#### Exercise aim:
Put the lines of the records, from the first line through the line with "64: (804, 527)", into a numbered list, leaving out any blank lines.

#### The input:

....................

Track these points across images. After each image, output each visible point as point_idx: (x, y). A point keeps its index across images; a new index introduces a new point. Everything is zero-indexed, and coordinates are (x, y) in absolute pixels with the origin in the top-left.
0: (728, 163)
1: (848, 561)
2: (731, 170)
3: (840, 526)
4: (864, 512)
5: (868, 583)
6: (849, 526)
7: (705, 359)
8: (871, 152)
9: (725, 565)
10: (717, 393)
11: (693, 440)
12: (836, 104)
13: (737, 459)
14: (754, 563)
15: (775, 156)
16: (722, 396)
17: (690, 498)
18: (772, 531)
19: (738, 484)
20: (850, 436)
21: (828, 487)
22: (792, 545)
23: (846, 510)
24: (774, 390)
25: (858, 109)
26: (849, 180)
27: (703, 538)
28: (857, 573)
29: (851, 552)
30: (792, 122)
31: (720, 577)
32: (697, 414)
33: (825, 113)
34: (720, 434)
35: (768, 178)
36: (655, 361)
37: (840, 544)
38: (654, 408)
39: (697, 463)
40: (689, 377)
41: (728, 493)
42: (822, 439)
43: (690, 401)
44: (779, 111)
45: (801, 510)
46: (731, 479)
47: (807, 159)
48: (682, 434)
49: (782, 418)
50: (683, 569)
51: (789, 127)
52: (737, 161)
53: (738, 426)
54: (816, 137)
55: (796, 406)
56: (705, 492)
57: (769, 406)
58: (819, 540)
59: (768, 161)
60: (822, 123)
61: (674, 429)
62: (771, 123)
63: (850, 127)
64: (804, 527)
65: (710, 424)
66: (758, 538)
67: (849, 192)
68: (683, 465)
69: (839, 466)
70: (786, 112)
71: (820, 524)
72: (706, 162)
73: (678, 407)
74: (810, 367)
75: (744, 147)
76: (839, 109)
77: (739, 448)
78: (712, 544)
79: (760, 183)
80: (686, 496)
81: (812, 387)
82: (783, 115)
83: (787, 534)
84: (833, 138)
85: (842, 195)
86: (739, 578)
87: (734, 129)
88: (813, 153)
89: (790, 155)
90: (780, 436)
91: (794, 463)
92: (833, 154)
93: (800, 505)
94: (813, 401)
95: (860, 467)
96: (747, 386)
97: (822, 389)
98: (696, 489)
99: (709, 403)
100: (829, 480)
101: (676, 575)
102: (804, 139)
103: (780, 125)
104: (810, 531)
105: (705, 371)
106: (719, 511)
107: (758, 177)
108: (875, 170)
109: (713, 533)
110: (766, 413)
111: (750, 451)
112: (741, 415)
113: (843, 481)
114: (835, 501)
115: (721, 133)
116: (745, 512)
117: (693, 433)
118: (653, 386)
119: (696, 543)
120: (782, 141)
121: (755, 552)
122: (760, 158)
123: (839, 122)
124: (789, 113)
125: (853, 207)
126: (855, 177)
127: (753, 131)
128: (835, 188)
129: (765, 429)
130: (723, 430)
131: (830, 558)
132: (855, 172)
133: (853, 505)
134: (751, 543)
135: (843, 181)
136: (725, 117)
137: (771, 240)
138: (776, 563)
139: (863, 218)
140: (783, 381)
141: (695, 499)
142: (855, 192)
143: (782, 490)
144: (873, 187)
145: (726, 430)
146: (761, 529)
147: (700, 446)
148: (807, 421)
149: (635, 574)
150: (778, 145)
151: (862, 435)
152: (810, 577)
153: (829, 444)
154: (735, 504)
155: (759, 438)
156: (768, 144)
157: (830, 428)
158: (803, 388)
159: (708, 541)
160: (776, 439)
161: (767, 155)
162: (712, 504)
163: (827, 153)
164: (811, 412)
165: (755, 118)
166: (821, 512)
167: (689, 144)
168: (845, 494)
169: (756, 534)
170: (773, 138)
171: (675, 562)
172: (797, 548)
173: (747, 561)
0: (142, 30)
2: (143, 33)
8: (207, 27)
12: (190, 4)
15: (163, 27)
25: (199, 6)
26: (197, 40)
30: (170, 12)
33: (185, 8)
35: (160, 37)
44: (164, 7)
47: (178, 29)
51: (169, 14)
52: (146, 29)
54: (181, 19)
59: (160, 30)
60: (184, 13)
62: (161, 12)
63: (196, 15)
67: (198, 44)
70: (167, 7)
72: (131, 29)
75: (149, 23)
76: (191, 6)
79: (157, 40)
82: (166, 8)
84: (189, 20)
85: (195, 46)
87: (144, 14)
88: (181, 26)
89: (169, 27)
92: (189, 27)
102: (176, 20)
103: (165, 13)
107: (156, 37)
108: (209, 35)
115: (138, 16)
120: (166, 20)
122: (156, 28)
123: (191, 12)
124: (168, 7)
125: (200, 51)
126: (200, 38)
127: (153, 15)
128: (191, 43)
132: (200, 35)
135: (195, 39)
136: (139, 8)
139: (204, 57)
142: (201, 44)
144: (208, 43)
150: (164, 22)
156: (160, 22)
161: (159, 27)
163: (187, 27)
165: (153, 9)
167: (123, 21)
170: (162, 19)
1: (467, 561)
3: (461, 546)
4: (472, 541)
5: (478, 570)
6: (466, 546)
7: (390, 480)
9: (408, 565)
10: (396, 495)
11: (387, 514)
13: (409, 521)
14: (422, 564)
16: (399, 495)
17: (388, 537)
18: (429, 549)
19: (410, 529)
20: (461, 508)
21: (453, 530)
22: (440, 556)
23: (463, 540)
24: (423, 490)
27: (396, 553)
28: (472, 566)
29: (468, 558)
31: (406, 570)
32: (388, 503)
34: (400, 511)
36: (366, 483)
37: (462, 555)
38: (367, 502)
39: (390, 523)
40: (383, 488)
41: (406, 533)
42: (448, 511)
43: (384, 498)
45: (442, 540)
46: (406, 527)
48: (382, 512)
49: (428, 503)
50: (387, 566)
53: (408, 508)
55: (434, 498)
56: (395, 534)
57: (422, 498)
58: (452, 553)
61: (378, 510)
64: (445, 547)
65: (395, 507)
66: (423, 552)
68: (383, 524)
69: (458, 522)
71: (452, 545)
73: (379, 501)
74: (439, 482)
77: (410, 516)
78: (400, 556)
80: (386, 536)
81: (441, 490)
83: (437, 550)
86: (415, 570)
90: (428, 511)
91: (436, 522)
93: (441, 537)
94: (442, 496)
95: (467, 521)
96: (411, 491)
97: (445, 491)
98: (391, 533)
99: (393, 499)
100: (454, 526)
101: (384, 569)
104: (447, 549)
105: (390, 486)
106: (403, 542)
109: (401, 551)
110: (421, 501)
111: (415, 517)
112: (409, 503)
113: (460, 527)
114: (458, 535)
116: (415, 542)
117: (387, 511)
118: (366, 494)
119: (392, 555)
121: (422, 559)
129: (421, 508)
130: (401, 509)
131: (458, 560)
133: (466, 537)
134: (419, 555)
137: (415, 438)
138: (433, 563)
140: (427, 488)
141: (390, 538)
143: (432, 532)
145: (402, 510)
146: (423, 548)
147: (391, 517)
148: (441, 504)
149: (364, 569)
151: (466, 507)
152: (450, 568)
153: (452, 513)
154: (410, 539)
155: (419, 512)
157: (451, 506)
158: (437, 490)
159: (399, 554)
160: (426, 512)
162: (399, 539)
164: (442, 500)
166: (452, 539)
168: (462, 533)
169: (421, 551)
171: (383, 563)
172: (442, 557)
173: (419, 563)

....................

#### Solution for this exercise:
1. Track these points across images. After each image, output each visible point as point_idx: (x, y). A point keeps its index across images; a new index introduces a new point. Everything is zero-indexed, and coordinates are (x, y) in absolute pixels with the origin in the top-left.
2. 0: (728, 163)
3. 1: (848, 561)
4. 2: (731, 170)
5. 3: (840, 526)
6. 4: (864, 512)
7. 5: (868, 583)
8. 6: (849, 526)
9. 7: (705, 359)
10. 8: (871, 152)
11. 9: (725, 565)
12. 10: (717, 393)
13. 11: (693, 440)
14. 12: (836, 104)
15. 13: (737, 459)
16. 14: (754, 563)
17. 15: (775, 156)
18. 16: (722, 396)
19. 17: (690, 498)
20. 18: (772, 531)
21. 19: (738, 484)
22. 20: (850, 436)
23. 21: (828, 487)
24. 22: (792, 545)
25. 23: (846, 510)
26. 24: (774, 390)
27. 25: (858, 109)
28. 26: (849, 180)
29. 27: (703, 538)
30. 28: (857, 573)
31. 29: (851, 552)
32. 30: (792, 122)
33. 31: (720, 577)
34. 32: (697, 414)
35. 33: (825, 113)
36. 34: (720, 434)
37. 35: (768, 178)
38. 36: (655, 361)
39. 37: (840, 544)
40. 38: (654, 408)
41. 39: (697, 463)
42. 40: (689, 377)
43. 41: (728, 493)
44. 42: (822, 439)
45. 43: (690, 401)
46. 44: (779, 111)
47. 45: (801, 510)
48. 46: (731, 479)
49. 47: (807, 159)
50. 48: (682, 434)
51. 49: (782, 418)
52. 50: (683, 569)
53. 51: (789, 127)
54. 52: (737, 161)
55. 53: (738, 426)
56. 54: (816, 137)
57. 55: (796, 406)
58. 56: (705, 492)
59. 57: (769, 406)
60. 58: (819, 540)
61. 59: (768, 161)
62. 60: (822, 123)
63. 61: (674, 429)
64. 62: (771, 123)
65. 63: (850, 127)
66. 64: (804, 527)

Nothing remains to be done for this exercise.